“Resilinc also offers their dashboard, which is built very tailored to our supply chain,” said Cleary. “So once we say ‘map 400 factories around the world that are providing things into our supply chain and all the risk variables associated with them,’ what they’ll do is monitor those 400 specific sites for us and we will get daily alerts as to events that are happening or emerging events that may be of concern. And so that kind of a dashboard too is very critical to us because even if we were to be able to get to that basic level and understand what the exact addresses are of each of our 400 factories and what their risk profile is, monitoring those on a daily basis is again, a very large activity,” he explained.
While the IT storage hardware solutions provider already had risk mitigation strategies in place—such as its business continuity plan (BCP), supply chain disruption disaster simulations implemented annually at its partner sites and buffer inventory—it stressed the importance of incorporating all BCP plan, risk mitigation and anticipatory strategies holistically and from the ground up.
“When we first started to look at developing a platform and not just having a set of discrete capabilities, it became pretty obvious to us that it was a major endeavor and it was a significant investment in resources,” said Cleary. “The issue with these types of systems is, once you create them, you have to feed them and take care of them. I think that anybody who seriously takes a look at it in a thoughtful way and really tries to understand what it would take to do it internally, would probably come to the conclusion that this is an outsourced opportunity.”
Engaged with Resilinc as of Q4 of 2012, EMC expects to have 95 percent of its 400-plus sites mapped by Resilinc by the end of 2013.

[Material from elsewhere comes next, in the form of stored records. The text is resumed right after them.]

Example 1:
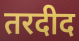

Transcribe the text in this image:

तरदीद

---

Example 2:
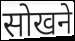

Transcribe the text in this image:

सोखने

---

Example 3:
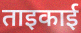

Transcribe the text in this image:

ताइकाई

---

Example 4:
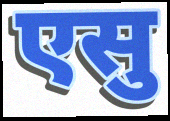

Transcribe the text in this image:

एसु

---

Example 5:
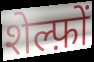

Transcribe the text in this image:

शेल्फ़ों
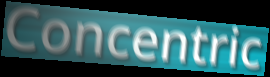
Concentric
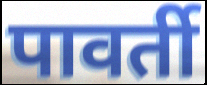
पावर्ती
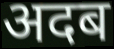
अदब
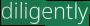
diligently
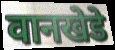
वानखेडे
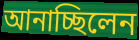
আনাচ্ছিলেন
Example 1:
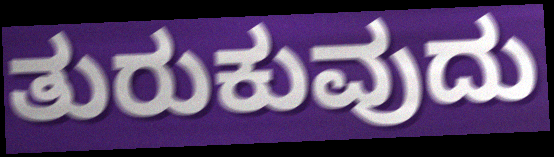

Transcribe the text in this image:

ತುರುಕುವುದು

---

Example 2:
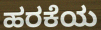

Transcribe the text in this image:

ಹರಕೆಯ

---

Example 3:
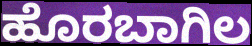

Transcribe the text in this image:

ಹೊರಬಾಗಿಲ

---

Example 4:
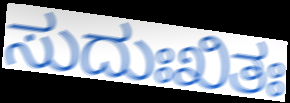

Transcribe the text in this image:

ಸುದುಃಖಿತಃ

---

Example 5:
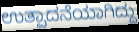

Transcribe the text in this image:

ಉತ್ಪಾದನೆಯಾಗಿದ್ದು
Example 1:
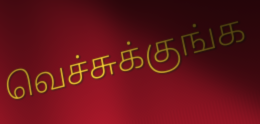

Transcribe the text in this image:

வெச்சுக்குங்க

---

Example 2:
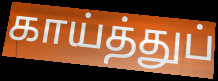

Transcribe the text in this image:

காய்த்துப்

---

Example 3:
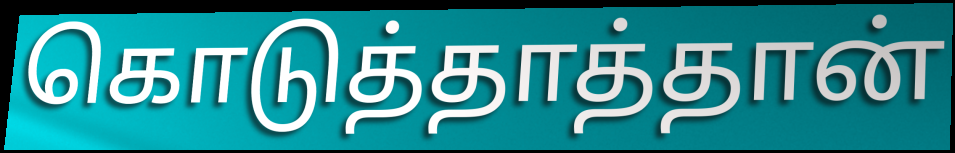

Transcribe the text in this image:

கொடுத்தாத்தான்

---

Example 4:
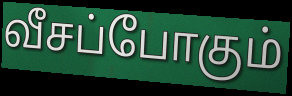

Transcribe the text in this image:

வீசப்போகும்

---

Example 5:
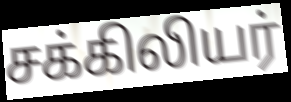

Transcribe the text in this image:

சக்கிலியர்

“What Resilinc provides is really what we need to facilitate this bottoms-up approach—they provide us with the resources to help us build the data out and help us understand the data,” Cleary added. “And so it really becomes not only just a platform but an offshoot and a resource bank of people to help us collect and analyze the data that we would have had to build internally. Their business motto is they can do it more efficiently across a number of supply chains. Being able to leverage that back and forth is of huge value to somebody like EMC.”
A road better planned for supply chain risk mitigation
Aside from the already obvious factor that multi-tier mapping and visibility into one’s supply chain is an increasing issue businesses must factor, is perhaps also the implication of such a demand for holistic risk mitigation strategies that impact such technology providers of today. As the awareness and demand for improved risk management processes increases, technology providers who provide risk mitigation toolsets must be prepared to address such demand at all times now.
“This class of software is at its very early stages,” said O’Laughlin. “When you think about all the supply chain risks that companies face, it’s everything from the financial stability to the performance risk to their supply base or their supplier’s supply base and the geopolitical risks—where are these suppliers located and what risks are inherent in the locations in which they are located? There are lots of different risks and each of these technology solutions really only addresses a sliver of them. So the question becomes, how do you put a 360-degree view together? I think all of the platforms want to be the integration platform and be the over-arching tool. But I think they are still in the very early stages and we’ll still see a lot of innovation and a lot of shakeout over the next three to five years as the technology vendors compete for a piece of this puzzle,” he concluded.